# Classical Word Count

The "Hello World" of Big Data always is counting words. As trivial as this example seems to be, it already contains many relevant principles and operations which are commonly used. So let's first buzild a word counter by following the classical "map-reduce" approach step by step.

In [1]:
# Load Text file from S3
text = sc.textFile('s3://dimajix-training/data/alice/')

In [2]:
# Split every line into words
def split_line(line):
    return line.split()


words = text.flatMap(split_line)

In [4]:
# Count every individual word
def count_word(word):
    return (word, 1)


words_one = words.map(count_word)

In [7]:
# Aggregate all counters
def add_counts(x, y):
    return x + y


words_count = words_one.reduceByKey(add_counts)

In [8]:
# Sort by word frequency
def extract_counter(key_value):
    return key_value[1]


sorted_words_count = words_count.sortBy(extract_counter)

In [11]:
# Make TSV like output
def make_tsv(key_value):
    return key_value[0] + '\t' + str(key_value[1])

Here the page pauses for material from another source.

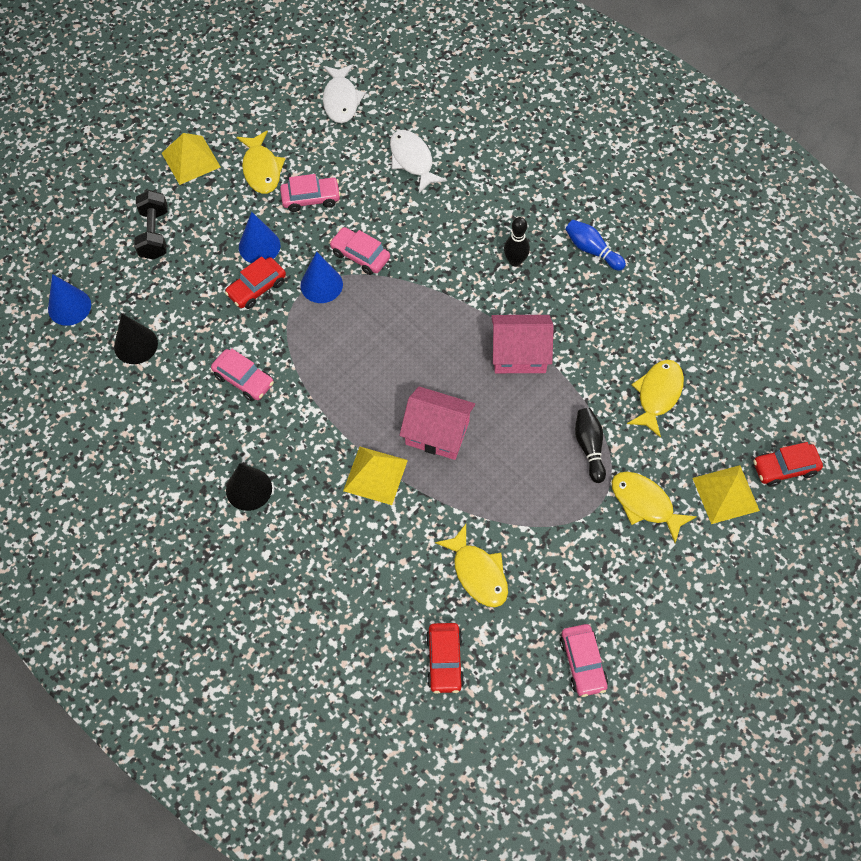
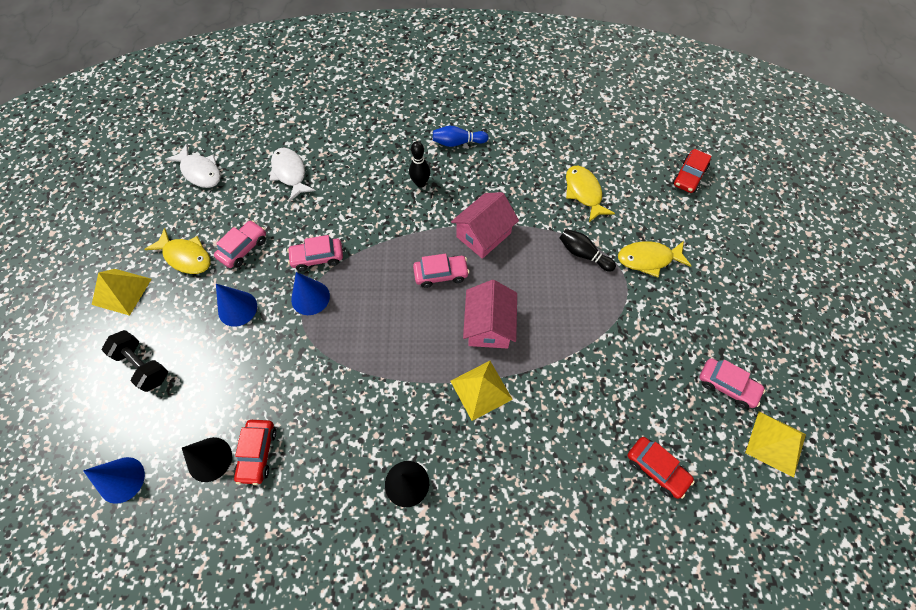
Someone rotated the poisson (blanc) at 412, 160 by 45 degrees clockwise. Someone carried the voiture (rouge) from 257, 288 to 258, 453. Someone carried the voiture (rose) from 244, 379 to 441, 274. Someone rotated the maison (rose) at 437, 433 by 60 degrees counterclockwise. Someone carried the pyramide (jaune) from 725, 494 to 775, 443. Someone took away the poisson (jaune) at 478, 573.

tsv_result = sorted_words_count.map(make_tsv)

In [13]:
# Save Result
tsv_result.saveAsTextFile("alice_counts")

# Concise Formulation

Exactly the same logic can be written in a much shorter representation using Python lambda expressions.

In [None]:
text = sc.textFile('s3://dimajix-training/data/alice/')
words = (
    text.flatMap(lambda x: x.split())
    .map(lambda x: (x, 1))
    .reduceByKey(lambda x, y: x + y)
    .sortBy(lambda x: x[1], ascending=False)
    .map(lambda p: p[0] + ':' + str(p[1]))
)

words.saveAsTextFile('alice_counts')